Esper defends Trump amid fallen troops firestorm
Defense Secretary Mark Esper said Friday that President Trump respects U.S. service members amid growing furor over a report that said Trump disparaged fallen U.S. troops as “losers” and “suckers.”
“President Trump has the highest respect and admiration for our nation’s military members, veterans and families,” Esper said in a brief statement. “That is why he has fought for greater pay and more funding for our armed forces.”
Esper’s statement offers support to Trump as fury toward the president grows, but it notably does not directly deny Trump made the alleged comments.
The Atlantic, citing multiple unnamed sources, reported Thursday that Trump canceled a visit to the Aisne-Marne American Cemetery near Paris in 2018 because he was worried about the rain messing up his hair and questioned the value of honoring war dead.

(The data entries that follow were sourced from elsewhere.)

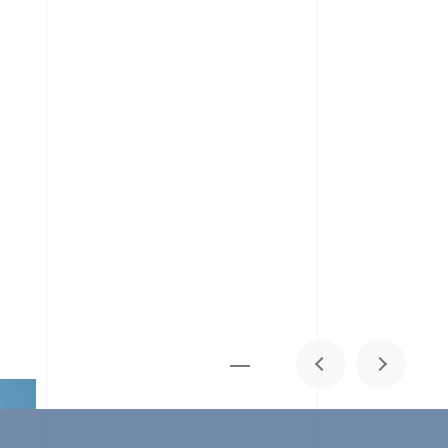
メディア掲載
IR
採用情報
会社概要
お問い合わせ
0
1
06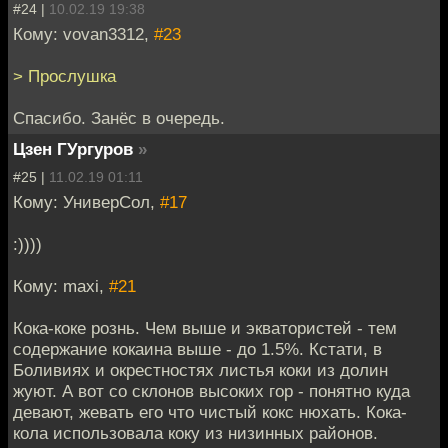
#24 |
10.02.19 19:38
Кому: vovan3312,
#23
> Прослушка
Спасибо. Занёс в очередь.
Цзен ГУргуров
»
#25 |
11.02.19 01:11
Кому: УниверСол,
#17
:))))
Кому: maxi,
#21
Кока-коке рознь. Чем выше и экватористей - тем
содержание кокаина выше - до 1.5%. Кстати, в
Боливиях и окрестностях листья коки из долин
жуют. А вот со склонов высоких гор - понятно куда
девают, жевать его что чистый кокс нюхать. Кока-
кола использовала коку из низинных районов.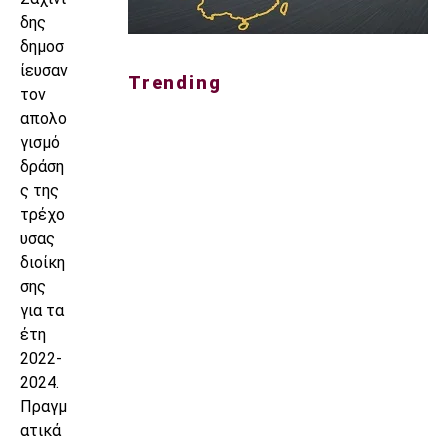
δης
δημοσ
ίευσαν
Trending
τον
απολο
γισμό
δράση
ς της
τρέχο
υσας
διοίκη
σης
για τα
έτη
2022-
2024.
Πραγμ
ατικά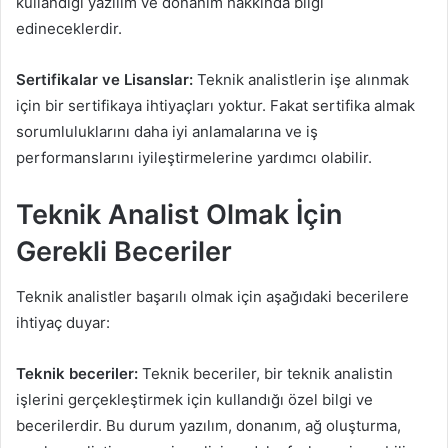
kullandığı yazılım ve donanım hakkında bilgi
edineceklerdir.
Sertifikalar ve Lisanslar:
Teknik analistlerin işe alınmak
için bir sertifikaya ihtiyaçları yoktur. Fakat sertifika almak
sorumluluklarını daha iyi anlamalarına ve iş
performanslarını iyileştirmelerine yardımcı olabilir.
Teknik Analist Olmak İçin
Gerekli Beceriler
Teknik analistler başarılı olmak için aşağıdaki becerilere
ihtiyaç duyar:
Teknik beceriler:
Teknik beceriler, bir teknik analistin
işlerini gerçekleştirmek için kullandığı özel bilgi ve
becerilerdir. Bu durum yazılım, donanım, ağ oluşturma,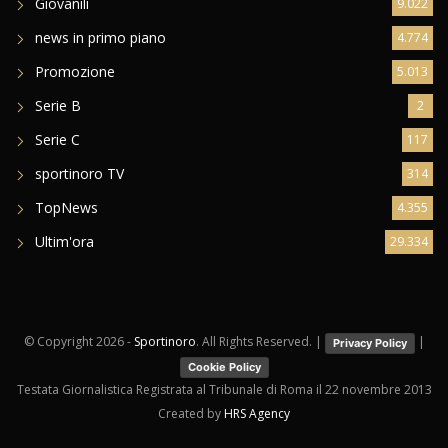
Giovanili
9.022
news in primo piano
4.774
Promozione
5.013
Serie B
2
Serie C
117
sportinoro TV
314
TopNews
4.355
Ultim'ora
29.334
© Copyright
2026 -
Sportinoro
. All Rights Reserved. |
|
Privacy Policy
Cookie Policy
Testata Giornalistica Registrata al Tribunale di Roma il 22 novembre 2013
Created by
HRS Agency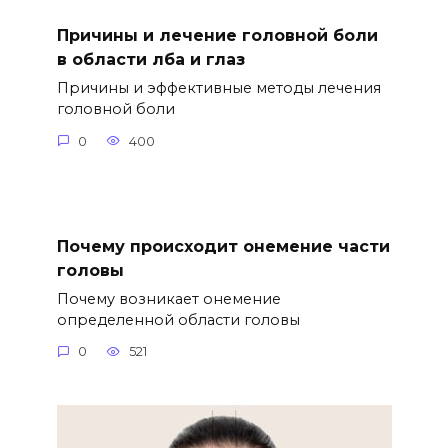
Причины и лечение головной боли
в области лба и глаз
Причины и эффективные методы лечения
головной боли
0
400
Почему происходит онемение части
головы
Почему возникает онемение
определенной области головы
0
521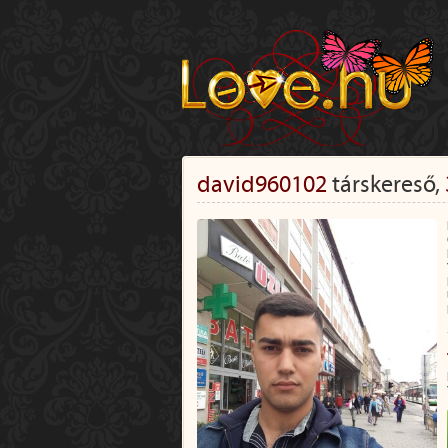
david960102
társkereső,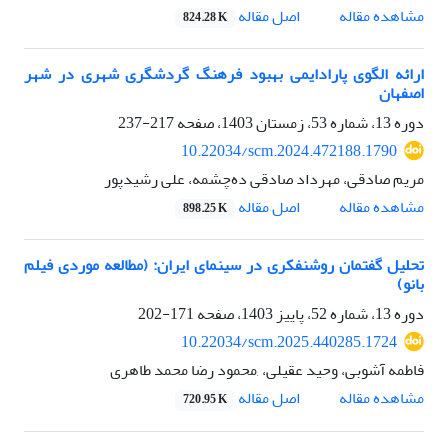
اصل مقاله
مشاهده مقاله
824.28 K
ارائه الگوی پارادایمی بهبود فرهنگ گردشگری شهری در شهر
اصفهان
دوره 13، شماره 53، زمستان 1403، صفحه
217-237
10.22034/scm.2024.472188.1790
مریم صادقی، مهرداد صادقی ده‌چشمه، علی رشیدپور
اصل مقاله
مشاهده مقاله
898.25 K
تحلیل گفتمان روشنفکری در سینمای ایران: (مطالعه موردی فیلم
بانو)
دوره 13، شماره 52، پاییز 1403، صفحه
171-202
10.22034/scm.2025.440285.1724
فاطمه آشوبی، وحید عقیلی، ,محمود رضا محمد طاهری
اصل مقاله
مشاهده مقاله
720.95 K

“Why should I go to that cemetery? It’s filled with losers,” Trump said, according to The Atlantic.
The magazine also reported that Trump referred to the U.S. Marines who were killed in World War I’s Battle of Belleau Wood as “suckers” in a conversation during the same trip.
The Associated Press later independently confirmed many of the comments reported in The Atlantic.
At the time of the trip, Trump blamed bad weather for the canceled cemetery visit, saying visibility was too low for his helicopter to fly and that the Service Service would not drive him there.
Esper was not Defense secretary at the time Trump allegedly made the disparaging remarks. But he was Army secretary and was in France in 2018 for the World War I commemoration events in question.
A senior defense official said Friday that Esper’s recollection is that “the weather was bad.”
“At the time, he was aware of the flight being canceled for weather reasons and never heard any other such allegation as those in The Atlantic until today,” the official said.
The White House has vigorously denied the story. On Friday, Trump said he saw no need to apologize for the alleged remarks, dismissing the Atlantic report as a “fake story.”
“It’s a fake story written by a magazine that was probably not going to be around much longer, but it was a totally fake story and that was confirmed by many people that were actually there,” Trump told reporters in the Oval Office on Friday. “It was a terrible thing that somebody could say the kind of things — especially to me because I have done more for the military than almost anybody else.”
Trump considers service members and veterans a key part of his base as he seeks reelection, and often boasts of defense budget increases and troop pay raises that have happened under his watch.
But the firestorm over the Atlantic report is raising questions about whether he can prevent that support from eroding.
A Military Times poll released earlier this week found Trump’s support among active-duty troops slipping. The poll found 47 percent reporting an unfavorable view of Trump. Additionally, 41 percent said they would vote for Democratic nominee Joe Biden compared to 37 percent who said they would vote for Trump.